**Data under study:**
- - -
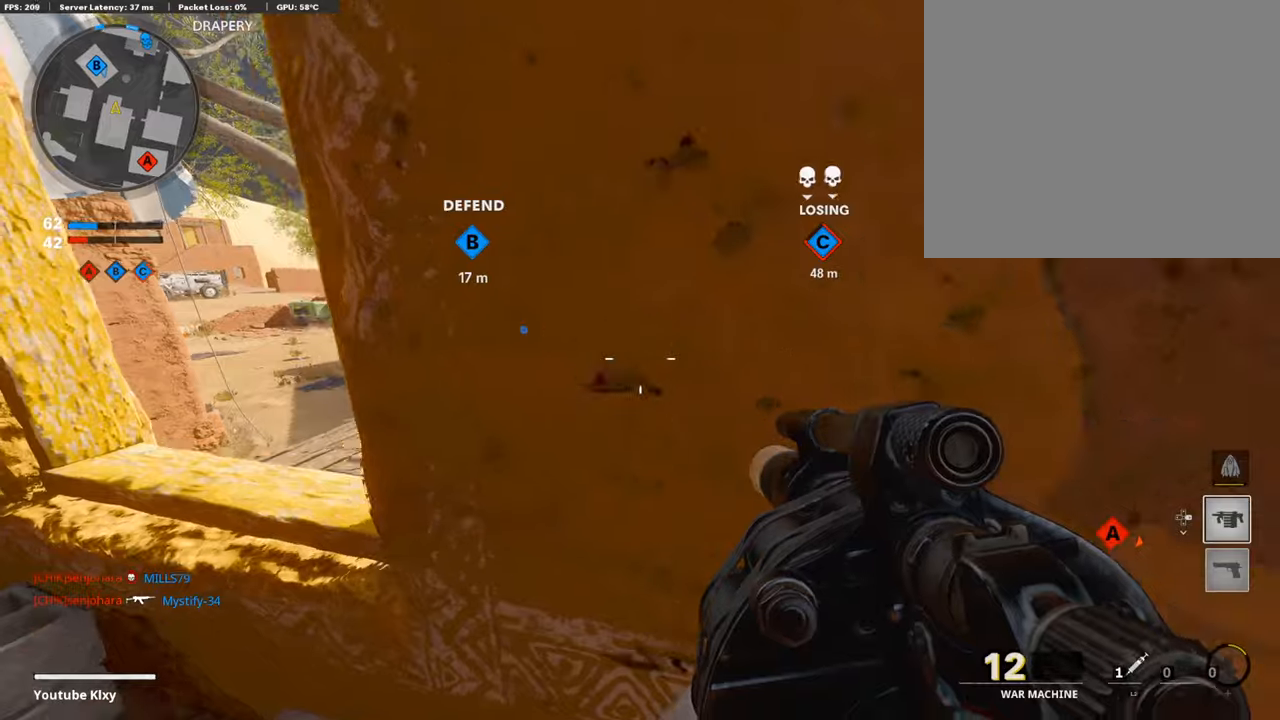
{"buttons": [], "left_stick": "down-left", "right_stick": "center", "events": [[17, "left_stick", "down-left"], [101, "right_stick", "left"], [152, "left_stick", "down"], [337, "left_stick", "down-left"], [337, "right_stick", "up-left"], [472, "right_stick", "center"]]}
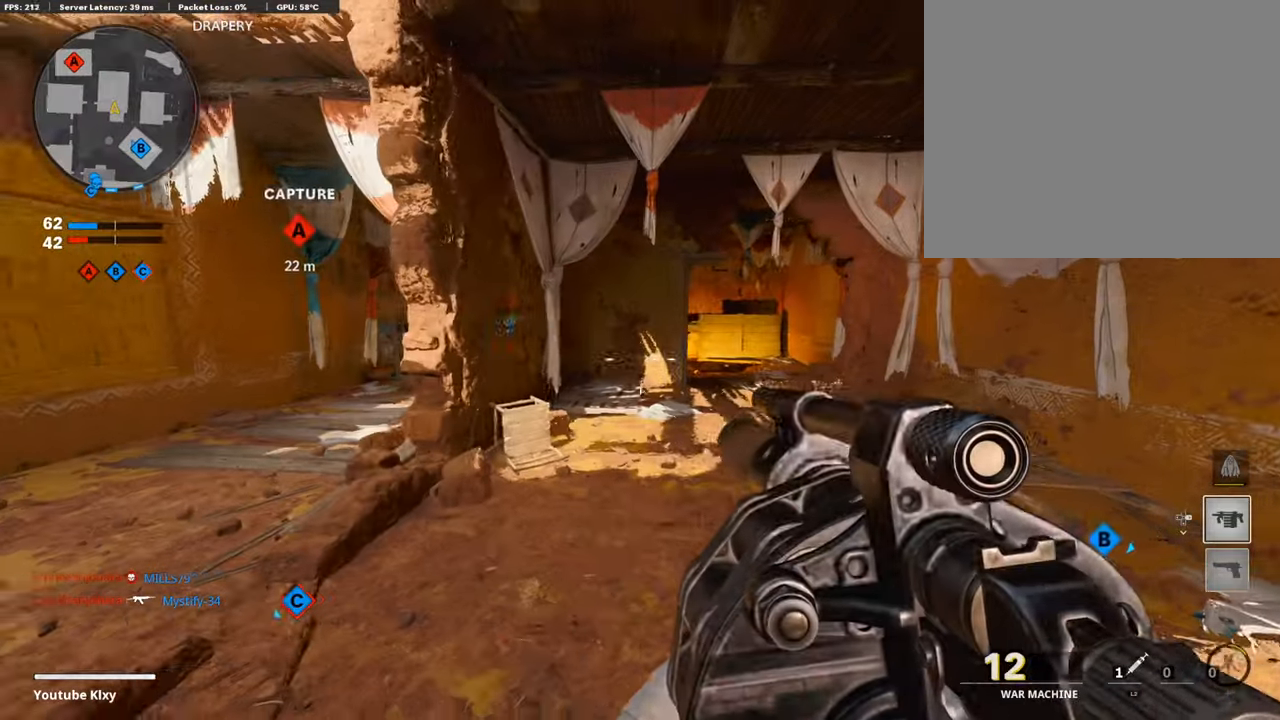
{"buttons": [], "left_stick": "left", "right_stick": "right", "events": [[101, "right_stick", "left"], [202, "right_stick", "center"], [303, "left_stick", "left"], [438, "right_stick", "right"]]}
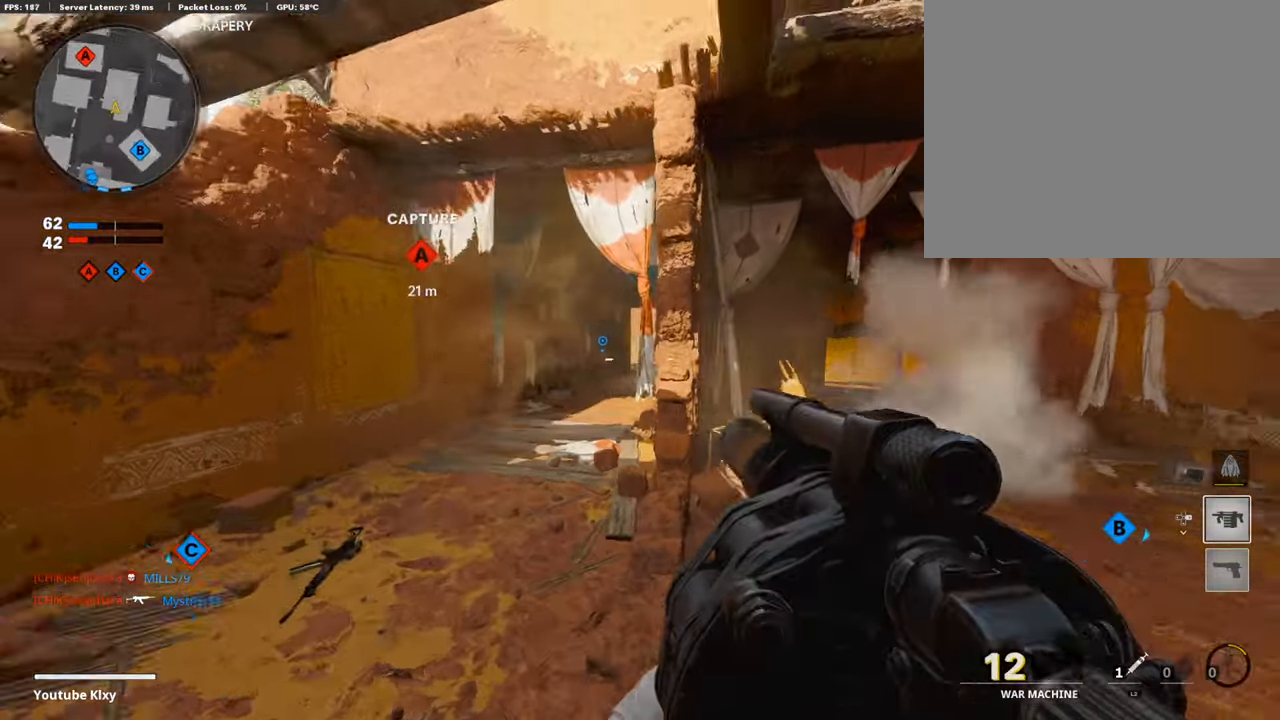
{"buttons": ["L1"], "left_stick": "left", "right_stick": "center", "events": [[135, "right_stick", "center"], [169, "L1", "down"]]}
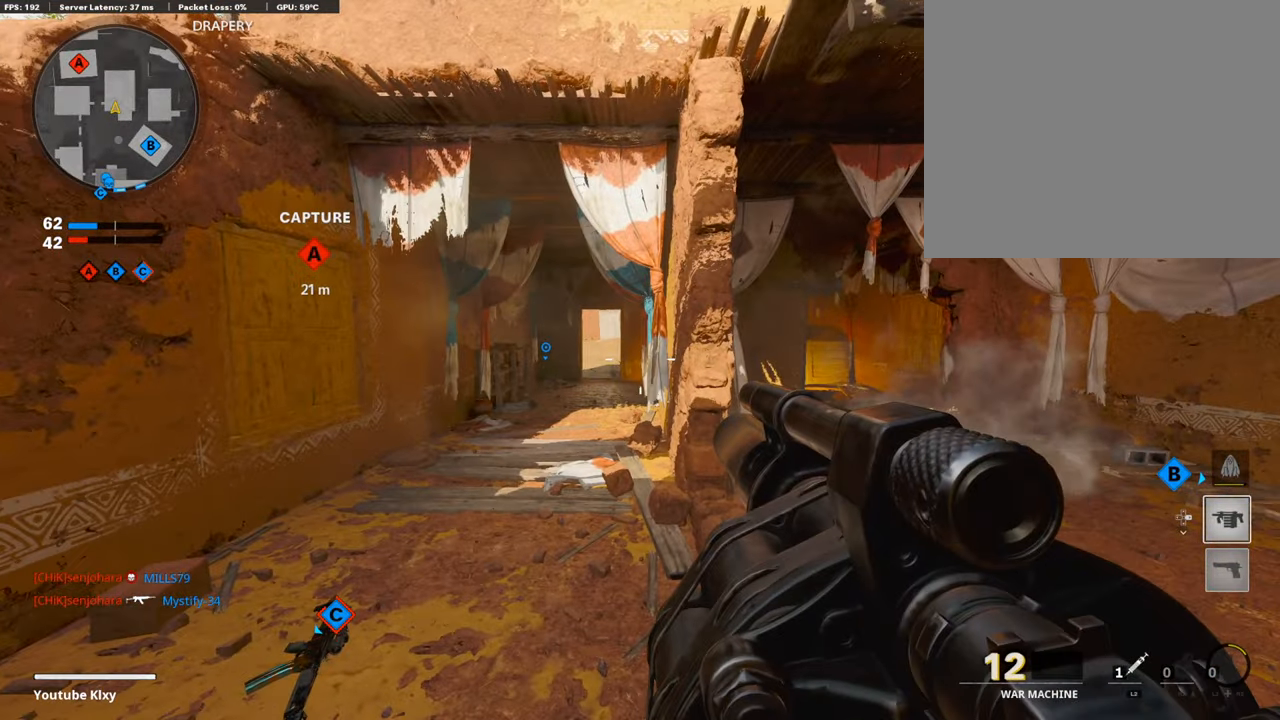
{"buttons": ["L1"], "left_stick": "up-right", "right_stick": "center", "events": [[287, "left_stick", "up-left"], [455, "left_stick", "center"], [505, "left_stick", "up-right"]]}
- - -
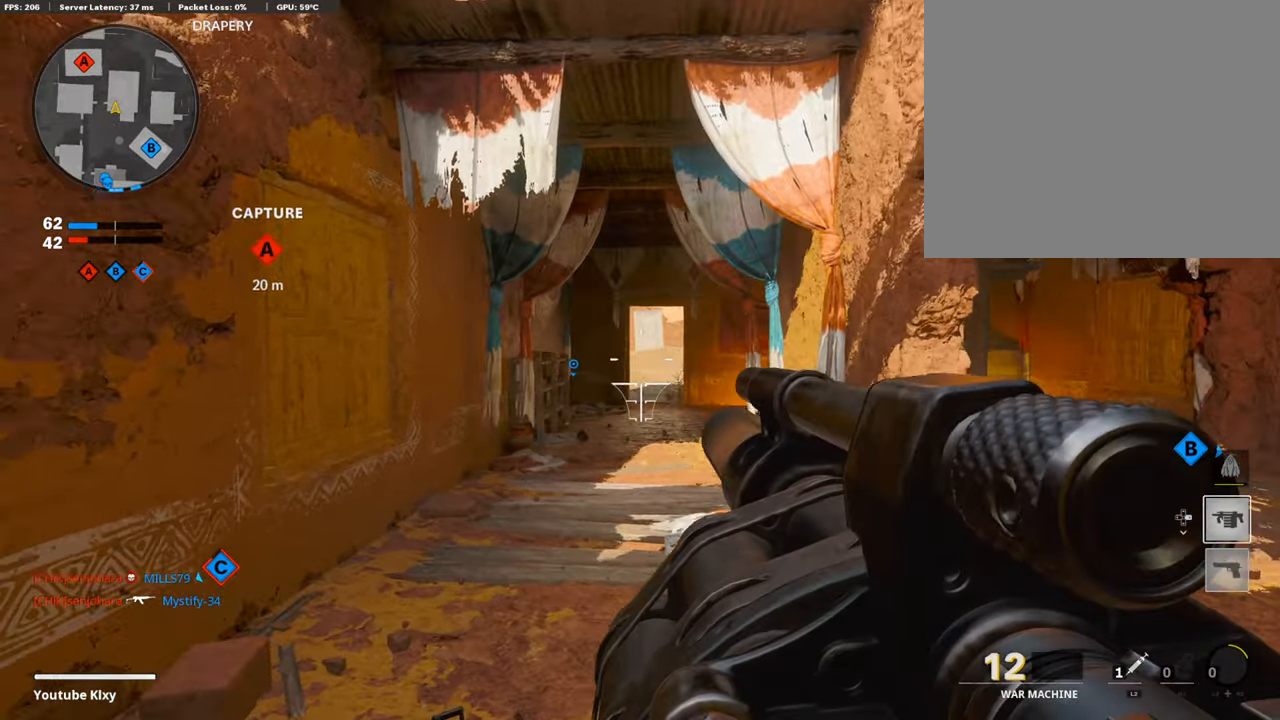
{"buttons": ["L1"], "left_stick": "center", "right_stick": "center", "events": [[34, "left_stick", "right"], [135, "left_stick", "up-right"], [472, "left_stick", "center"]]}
- - -
Among the lines of the material above, find those with the word "down". Copy each one.

{"buttons": [], "left_stick": "down-left", "right_stick": "center", "events": [[17, "left_stick", "down-left"], [101, "right_stick", "left"], [152, "left_stick", "down"], [337, "left_stick", "down-left"], [337, "right_stick", "up-left"], [472, "right_stick", "center"]]}
{"buttons": ["L1"], "left_stick": "left", "right_stick": "center", "events": [[135, "right_stick", "center"], [169, "L1", "down"]]}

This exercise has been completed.